- **Your objective**: As you reproduce every line below, keep it exactly as written and leave out the images.

- **Information provided**:
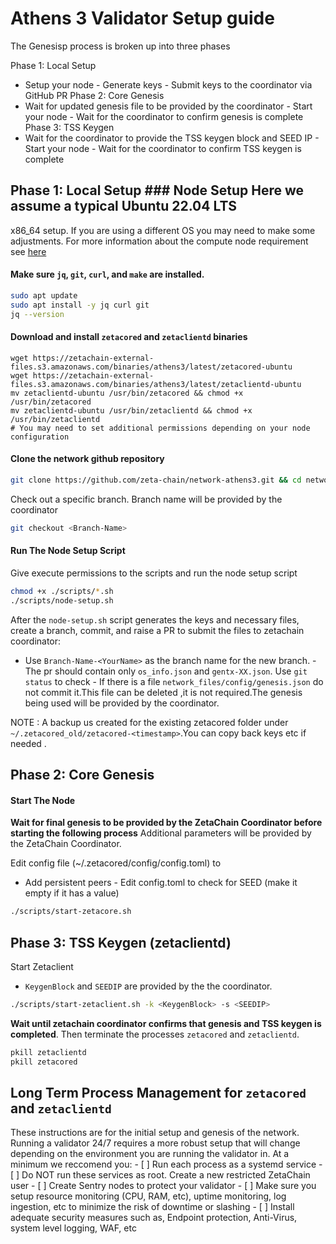 # Athens 3 Validator Setup guide
 
The Genesisp process is broken up into three phases

Phase 1: Local Setup
  - Setup your node - Generate keys - Submit keys to the coordinator via GitHub
  PR
Phase 2: Core Genesis
  - Wait for updated genesis file to be provided by the coordinator - Start your
  node - Wait for the coordinator to confirm genesis is complete 
Phase 3: TSS Keygen
  - Wait for the coordinator to provide the TSS keygen block and SEED IP - Start
  your node - Wait for the coordinator to confirm TSS keygen is complete


## Phase 1: Local Setup ### Node Setup Here we assume a typical Ubuntu 22.04 LTS
x86_64 setup. If you are using a different OS you may need to make some
adjustments. For more information about the compute node requirement see
[here](node_requirements.md)

#### Make sure `jq`, `git`, `curl`, and `make` are installed. 

```bash
sudo apt update
sudo apt install -y jq curl git 
jq --version
```

#### Download and install `zetacored` and `zetaclientd` binaries
```
wget https://zetachain-external-files.s3.amazonaws.com/binaries/athens3/latest/zetacored-ubuntu
wget https://zetachain-external-files.s3.amazonaws.com/binaries/athens3/latest/zetaclientd-ubuntu
mv zetaclientd-ubuntu /usr/bin/zetacored && chmod +x /usr/bin/zetacored
mv zetaclientd-ubuntu /usr/bin/zetaclientd && chmod +x /usr/bin/zetaclientd
# You may need to set additional permissions depending on your node configuration
```

#### Clone the network github repository
```bash
git clone https://github.com/zeta-chain/network-athens3.git && cd network-athens3
```

Check out a specific branch. Branch name will be provided by the coordinator
```bash
git checkout <Branch-Name>
```

#### Run The Node Setup Script

Give execute permissions to the scripts and run the node setup script

```bash
chmod +x ./scripts/*.sh
./scripts/node-setup.sh
```

After the `node-setup.sh` script generates the keys and necessary files, create
a branch, commit, and raise a PR to submit the files to zetachain coordinator:

  - Use `Branch-Name-<YourName>` as the branch name for the new branch. - The pr
  should contain only `os_info.json` and `gentx-XX.json`. Use `git status` to
  check - If there is a file `network_files/config/genesis.json` do not commit
  it.This file can be deleted ,it is not required.The genesis being used will be
  provided by the coordinator.

NOTE : A backup us created for the existing zetacored folder under
`~/.zetacored_old/zetacored-<timestamp>`.You can copy back keys etc if needed .
  
## Phase 2: Core Genesis

#### Start The Node 

**Wait for final genesis to be provided by the ZetaChain Coordinator before
starting the following process** Additional parameters will be provided by the
ZetaChain Coordinator. 

Edit config file (~/.zetacored/config/config.toml) to
  - Add persistent peers - Edit config.toml to check for SEED (make it empty if
  it has a value)

```bash
./scripts/start-zetacore.sh
```

## Phase 3: TSS Keygen (zetaclientd)

Start Zetaclient
  - `KeygenBlock` and `SEEDIP` are provided by the the coordinator.

```bash
./scripts/start-zetaclient.sh -k <KeygenBlock> -s <SEEDIP>
```

**Wait until zetachain coordinator confirms that genesis and TSS keygen is completed**. 
Then terminate the processes `zetacored` and `zetaclientd`.

```bash
pkill zetaclientd
pkill zetacored
```

## Long Term Process Management for `zetacored` and `zetaclientd`
These instructions are for the initial setup and genesis of the network. Running
a validator 24/7 requires a more robust setup that will change depending on the
environment you are running the validator in. At a minimum we reccomend you: - [
] Run each process as a systemd service - [ ] Do NOT run these services as root.
Create a new restricted ZetaChain user - [ ] Create Sentry nodes to protect your
validator - [ ] Make sure you setup resource monitoring (CPU, RAM, etc), uptime
monitoring, log ingestion, etc to minimize the risk of downtime or slashing - [
] Install adequate security measures such as, Endpoint protection, Anti-Virus,
system level logging, WAF, etc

- **Task response**:
 # Athens 3 Validator Setup guide
 
The Genesisp process is broken up into three phases

Phase 1: Local Setup
  - Setup your node - Generate keys - Submit keys to the coordinator via GitHub
  PR
Phase 2: Core Genesis
  - Wait for updated genesis file to be provided by the coordinator - Start your
  node - Wait for the coordinator to confirm genesis is complete 
Phase 3: TSS Keygen
  - Wait for the coordinator to provide the TSS keygen block and SEED IP - Start
  your node - Wait for the coordinator to confirm TSS keygen is complete


## Phase 1: Local Setup ### Node Setup Here we assume a typical Ubuntu 22.04 LTS
x86_64 setup. If you are using a different OS you may need to make some
adjustments. For more information about the compute node requirement see
[here](node_requirements.md)

#### Make sure `jq`, `git`, `curl`, and `make` are installed. 

```bash
sudo apt update
sudo apt install -y jq curl git 
jq --version
```

#### Download and install `zetacored` and `zetaclientd` binaries
```
wget https://zetachain-external-files.s3.amazonaws.com/binaries/athens3/latest/zetacored-ubuntu
wget https://zetachain-external-files.s3.amazonaws.com/binaries/athens3/latest/zetaclientd-ubuntu
mv zetaclientd-ubuntu /usr/bin/zetacored && chmod +x /usr/bin/zetacored
mv zetaclientd-ubuntu /usr/bin/zetaclientd && chmod +x /usr/bin/zetaclientd
# You may need to set additional permissions depending on your node configuration
```

#### Clone the network github repository
```bash
git clone https://github.com/zeta-chain/network-athens3.git && cd network-athens3
```

Check out a specific branch. Branch name will be provided by the coordinator
```bash
git checkout <Branch-Name>
```

#### Run The Node Setup Script

Give execute permissions to the scripts and run the node setup script

```bash
chmod +x ./scripts/*.sh
./scripts/node-setup.sh
```

After the `node-setup.sh` script generates the keys and necessary files, create
a branch, commit, and raise a PR to submit the files to zetachain coordinator:

  - Use `Branch-Name-<YourName>` as the branch name for the new branch. - The pr
  should contain only `os_info.json` and `gentx-XX.json`. Use `git status` to
  check - If there is a file `network_files/config/genesis.json` do not commit
  it.This file can be deleted ,it is not required.The genesis being used will be
  provided by the coordinator.

NOTE : A backup us created for the existing zetacored folder under
`~/.zetacored_old/zetacored-<timestamp>`.You can copy back keys etc if needed .
  
## Phase 2: Core Genesis

#### Start The Node 

**Wait for final genesis to be provided by the ZetaChain Coordinator before
starting the following process** Additional parameters will be provided by the
ZetaChain Coordinator. 

Edit config file (~/.zetacored/config/config.toml) to
  - Add persistent peers - Edit config.toml to check for SEED (make it empty if
  it has a value)

```bash
./scripts/start-zetacore.sh
```

## Phase 3: TSS Keygen (zetaclientd)

Start Zetaclient
  - `KeygenBlock` and `SEEDIP` are provided by the the coordinator.

```bash
./scripts/start-zetaclient.sh -k <KeygenBlock> -s <SEEDIP>
```

**Wait until zetachain coordinator confirms that genesis and TSS keygen is completed**. 
Then terminate the processes `zetacored` and `zetaclientd`.

```bash
pkill zetaclientd
pkill zetacored
```

## Long Term Process Management for `zetacored` and `zetaclientd`
These instructions are for the initial setup and genesis of the network. Running
a validator 24/7 requires a more robust setup that will change depending on the
environment you are running the validator in. At a minimum we reccomend you: - [
] Run each process as a systemd service - [ ] Do NOT run these services as root.
Create a new restricted ZetaChain user - [ ] Create Sentry nodes to protect your
validator - [ ] Make sure you setup resource monitoring (CPU, RAM, etc), uptime
monitoring, log ingestion, etc to minimize the risk of downtime or slashing - [
] Install adequate security measures such as, Endpoint protection, Anti-Virus,
system level logging, WAF, etc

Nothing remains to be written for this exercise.